Ultrabook makers should be wary of patent: ministry

By George Liao  /  Staff reporter

Ultrabook manufacturers and brand vendors should take precautionary measures to avoid infringing Apple Inc’s new US patent, a Ministry of Economic Affairs official said yesterday.

The Apple patent — D661,296 — was issued on June 5 and broadly covers the distinctive wedge or teardrop profile of the US company’s MacBook Air notebook computers, Intellectual Property Office Director-General Wang Mei-hua (王美花) told reporters yesterday.

With design patents, drawings matter most of all because they define the enforceable protection of the patent, Wang said.

As usual, the patent coverage centers around the details of the solid lines in the drawings, and the dashed lines only define context, but not what is patented, she added.

Based on the Intellectual Property Office’s understanding, the Apple patent dashes out the unimportant details of the notebook computer, such as the contour of the lifting edge of the upper cover, the rear contour, hinge, side ports, feet and the ventilation holes on the bottom, and focuses on the overall wedge shape and look of the device with solid lines.

Judging from the patent, Apple says that a notebook with four cutaway corners, a thin wedge-like shape and an upper cover that has no ornamentation on its surface will infringe its patents, Wang said.

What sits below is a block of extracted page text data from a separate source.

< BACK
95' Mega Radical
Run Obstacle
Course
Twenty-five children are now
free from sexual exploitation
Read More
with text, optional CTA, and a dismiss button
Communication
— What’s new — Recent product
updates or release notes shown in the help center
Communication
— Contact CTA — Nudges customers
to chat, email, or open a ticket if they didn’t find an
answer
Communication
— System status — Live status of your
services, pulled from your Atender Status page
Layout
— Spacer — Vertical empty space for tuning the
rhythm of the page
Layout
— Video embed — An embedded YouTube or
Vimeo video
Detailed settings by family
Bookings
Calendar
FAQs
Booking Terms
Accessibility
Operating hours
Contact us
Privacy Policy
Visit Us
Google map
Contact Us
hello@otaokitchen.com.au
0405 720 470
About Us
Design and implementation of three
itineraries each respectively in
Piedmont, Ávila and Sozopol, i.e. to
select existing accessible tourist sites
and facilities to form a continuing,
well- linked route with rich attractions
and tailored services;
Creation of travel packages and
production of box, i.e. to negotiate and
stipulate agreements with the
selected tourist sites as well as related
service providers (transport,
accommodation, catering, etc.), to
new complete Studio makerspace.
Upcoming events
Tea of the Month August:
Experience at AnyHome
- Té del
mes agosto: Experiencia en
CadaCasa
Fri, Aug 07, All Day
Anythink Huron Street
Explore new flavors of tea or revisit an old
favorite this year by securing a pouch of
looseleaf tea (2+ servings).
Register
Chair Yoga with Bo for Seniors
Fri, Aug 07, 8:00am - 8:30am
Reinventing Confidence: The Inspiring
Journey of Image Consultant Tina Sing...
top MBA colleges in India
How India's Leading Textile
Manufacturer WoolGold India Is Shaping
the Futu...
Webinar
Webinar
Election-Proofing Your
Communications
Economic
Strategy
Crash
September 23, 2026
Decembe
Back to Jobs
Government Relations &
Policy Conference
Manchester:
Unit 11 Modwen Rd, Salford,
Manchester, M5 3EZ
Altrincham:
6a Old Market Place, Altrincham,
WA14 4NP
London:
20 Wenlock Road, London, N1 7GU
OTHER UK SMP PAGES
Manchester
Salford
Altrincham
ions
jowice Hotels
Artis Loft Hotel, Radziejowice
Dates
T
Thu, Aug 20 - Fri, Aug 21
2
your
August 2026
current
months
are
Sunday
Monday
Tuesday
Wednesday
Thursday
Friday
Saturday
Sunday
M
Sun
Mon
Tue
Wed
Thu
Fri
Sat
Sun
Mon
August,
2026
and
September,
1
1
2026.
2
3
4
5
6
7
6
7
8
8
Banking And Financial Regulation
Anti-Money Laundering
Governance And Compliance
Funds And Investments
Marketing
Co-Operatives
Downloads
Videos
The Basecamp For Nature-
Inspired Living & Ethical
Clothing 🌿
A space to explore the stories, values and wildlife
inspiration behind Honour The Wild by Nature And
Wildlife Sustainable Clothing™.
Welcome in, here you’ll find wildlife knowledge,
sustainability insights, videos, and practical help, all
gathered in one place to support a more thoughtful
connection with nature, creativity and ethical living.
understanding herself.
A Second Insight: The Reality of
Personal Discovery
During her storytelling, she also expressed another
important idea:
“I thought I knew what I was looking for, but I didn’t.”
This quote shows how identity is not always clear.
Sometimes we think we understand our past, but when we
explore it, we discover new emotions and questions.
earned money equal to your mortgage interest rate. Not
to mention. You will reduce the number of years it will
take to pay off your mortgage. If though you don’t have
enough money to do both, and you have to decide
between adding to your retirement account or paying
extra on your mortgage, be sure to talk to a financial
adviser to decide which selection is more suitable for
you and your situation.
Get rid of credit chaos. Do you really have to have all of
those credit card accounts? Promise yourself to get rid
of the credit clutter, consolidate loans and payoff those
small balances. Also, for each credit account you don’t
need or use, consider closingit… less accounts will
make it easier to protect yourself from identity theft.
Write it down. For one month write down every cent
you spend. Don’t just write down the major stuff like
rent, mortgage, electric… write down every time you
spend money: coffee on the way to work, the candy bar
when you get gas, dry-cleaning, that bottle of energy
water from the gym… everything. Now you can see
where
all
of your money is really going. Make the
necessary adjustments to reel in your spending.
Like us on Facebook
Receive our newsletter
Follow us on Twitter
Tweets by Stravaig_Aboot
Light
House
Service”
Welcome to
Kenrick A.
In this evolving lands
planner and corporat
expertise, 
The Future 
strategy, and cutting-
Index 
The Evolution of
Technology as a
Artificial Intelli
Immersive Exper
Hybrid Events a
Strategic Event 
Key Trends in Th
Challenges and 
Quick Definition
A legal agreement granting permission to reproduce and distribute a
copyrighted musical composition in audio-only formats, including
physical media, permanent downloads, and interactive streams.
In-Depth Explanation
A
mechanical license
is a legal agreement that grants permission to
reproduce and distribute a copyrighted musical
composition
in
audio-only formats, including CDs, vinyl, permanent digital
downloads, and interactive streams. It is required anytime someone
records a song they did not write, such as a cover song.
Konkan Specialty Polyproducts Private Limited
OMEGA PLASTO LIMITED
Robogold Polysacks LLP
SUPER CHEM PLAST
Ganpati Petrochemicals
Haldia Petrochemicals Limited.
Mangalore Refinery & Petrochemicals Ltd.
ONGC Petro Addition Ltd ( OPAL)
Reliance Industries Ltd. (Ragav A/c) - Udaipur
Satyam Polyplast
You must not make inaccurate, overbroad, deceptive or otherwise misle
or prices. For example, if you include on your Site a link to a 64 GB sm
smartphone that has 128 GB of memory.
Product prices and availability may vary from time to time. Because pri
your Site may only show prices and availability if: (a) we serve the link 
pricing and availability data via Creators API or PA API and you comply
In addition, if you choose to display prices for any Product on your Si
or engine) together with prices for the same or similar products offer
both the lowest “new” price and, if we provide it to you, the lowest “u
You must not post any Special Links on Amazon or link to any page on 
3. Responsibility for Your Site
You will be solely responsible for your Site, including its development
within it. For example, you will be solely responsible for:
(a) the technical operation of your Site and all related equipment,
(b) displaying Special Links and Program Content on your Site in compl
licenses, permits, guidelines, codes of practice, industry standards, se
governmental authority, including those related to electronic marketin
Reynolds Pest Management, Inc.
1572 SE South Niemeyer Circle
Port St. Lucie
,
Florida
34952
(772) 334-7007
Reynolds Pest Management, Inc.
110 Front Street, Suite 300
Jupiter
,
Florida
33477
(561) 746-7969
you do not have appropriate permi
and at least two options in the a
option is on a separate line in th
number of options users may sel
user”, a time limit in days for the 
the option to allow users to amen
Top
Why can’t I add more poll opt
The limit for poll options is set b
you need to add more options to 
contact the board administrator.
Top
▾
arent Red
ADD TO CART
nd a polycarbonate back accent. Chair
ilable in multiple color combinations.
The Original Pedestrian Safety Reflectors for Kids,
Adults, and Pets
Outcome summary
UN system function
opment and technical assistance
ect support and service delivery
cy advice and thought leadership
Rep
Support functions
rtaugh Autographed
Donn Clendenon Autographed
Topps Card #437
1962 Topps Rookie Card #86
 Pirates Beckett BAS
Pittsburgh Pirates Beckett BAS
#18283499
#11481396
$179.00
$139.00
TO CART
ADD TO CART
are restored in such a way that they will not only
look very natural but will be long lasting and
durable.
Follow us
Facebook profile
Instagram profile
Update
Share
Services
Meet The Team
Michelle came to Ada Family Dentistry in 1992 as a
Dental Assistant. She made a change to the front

That means a notebook with hinges, feet or back shape different from the MacBook Air could still infringe the patent if the overall shape is substantially similar to the claimed profile, Wang said.

Apple is focusing on its patent war with Samsung Electronics Co, which involves its iPhones and iPads at the present time, Wang said.

However, Wang said that the Cupertino, California-based company could turn its attention to Ultrabooks once it puts the patent war with Samsung to rest.

Wang recommends that competitors take precautionary measures to prevent their notebooks from looking substantially similar to MacBook Air’s wedge or teardrop profile to avoid the risk of being sued by Apple.

Apple has been keen to fight patent wars around the world, Wang said.